E’ arrivato settembre e le battaglie sono molte. Non solo la decadenza di Berlusconi. Grillo non vuole spostarsi a Roma, perché non lo ritiene necessario e perché non ha mai amato soggiornarci. Desidera però essere più vicino al Movimento. Sa che la comunicazione resta un problema, anche adesso che ci sono dei responsabili poco stimati anzitutto da tanti parlamentari. Gridare contro i Polito e Battista è facile quanto condivisibile, ma riduttivo. E Grillo stesso è il primo, ciclicamente, a farsi male da solo. Ora scomunicando chi osa consigliarlo, come Paolo Flores D’Arcais, e ora passando per “quello che vuole tenere il Porcellum”. Falso storico, considerato che Grillo combatteva il Porcellum già sei anni fa con il primo Vaffa Day e il M5S in Parlamento ha appoggiato la proposta Giachetti di tornare al Mattarellum, o chiesto più volte di cambiare la legge elettorale. In quel post Grillo ha scritto che tutto è meglio di Letta, persino tornare al voto col Porcellum: non equivaleva a dire “teniamoci il Porcellum”, ma la semplificazione giornalistica è parsa troppo ghiotta. Come lo è ridurre l’assemblea al Senato a un papocchio studentesco: magari l’idea di Elisa Bulgarelli è stata giusta, ma ha alimentato l’idea dei 5 Stelle equiparabili a ragazzini scappati dall’asilo. Replicare che i Boccia e le Carfagna sono peggio di loro (eppure tanta stampa li protegge) non basta: avendo quasi tutti contro, il M5S non deve prestare il fianco alla mitraglia mediatica.

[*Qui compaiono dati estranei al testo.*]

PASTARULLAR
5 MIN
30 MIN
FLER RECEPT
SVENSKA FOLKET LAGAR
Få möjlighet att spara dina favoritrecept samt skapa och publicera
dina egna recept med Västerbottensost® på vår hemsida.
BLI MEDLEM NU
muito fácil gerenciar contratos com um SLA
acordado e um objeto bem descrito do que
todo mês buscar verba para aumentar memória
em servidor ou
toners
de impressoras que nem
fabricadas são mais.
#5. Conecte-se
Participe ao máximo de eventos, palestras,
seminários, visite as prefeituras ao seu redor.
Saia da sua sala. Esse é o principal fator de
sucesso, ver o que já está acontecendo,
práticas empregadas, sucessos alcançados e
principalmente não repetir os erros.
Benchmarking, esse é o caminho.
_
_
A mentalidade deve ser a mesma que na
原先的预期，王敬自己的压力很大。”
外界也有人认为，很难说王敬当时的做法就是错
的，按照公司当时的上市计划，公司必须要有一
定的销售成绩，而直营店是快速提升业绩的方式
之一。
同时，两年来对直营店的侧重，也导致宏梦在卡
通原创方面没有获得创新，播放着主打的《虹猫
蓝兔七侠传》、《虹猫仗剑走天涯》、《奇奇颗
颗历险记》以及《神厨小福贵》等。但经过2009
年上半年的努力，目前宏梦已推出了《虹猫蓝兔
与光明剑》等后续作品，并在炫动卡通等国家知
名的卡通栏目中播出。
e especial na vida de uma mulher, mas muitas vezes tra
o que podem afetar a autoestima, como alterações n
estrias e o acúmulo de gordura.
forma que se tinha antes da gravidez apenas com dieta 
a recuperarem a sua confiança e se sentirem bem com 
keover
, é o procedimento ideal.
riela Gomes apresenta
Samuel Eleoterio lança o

Grillo lo sa, come lo sa Casaleggio. Per questo ipotizza, salvo ripensamenti, un dialogo coi giornalisti. E mentre l’agognata piattaforma resta un miraggio, permane la lotta tra ortodossi e dissidenti. Le domande degli Orellana e delle Bencini sono più che lecite e stroncarle con una filastrocca da taverna è puerile. Dato per irricevibile un Letta bis, e ritenuta scontata l’impossibilità di un’alleanza politica organica con il Pd, è possibile un governo di scopo che attui quantomeno una nuova legge elettorale? Se sì, ci si provi. Se no, Grillo non regali ulteriori alibi a Pd ed esegeti del “non c’erano alternative”.
Qualche giorno fa Grillo si descriveva stanco. Ora rilancia: il terzo Vaffa-Day, una ritrovata voglia di dialogare, (forse) l’abbandono della fregola per l’epurazione. Propositi da leader, si spera più conciliante e meno manicheo, senza con ciò snaturarsi.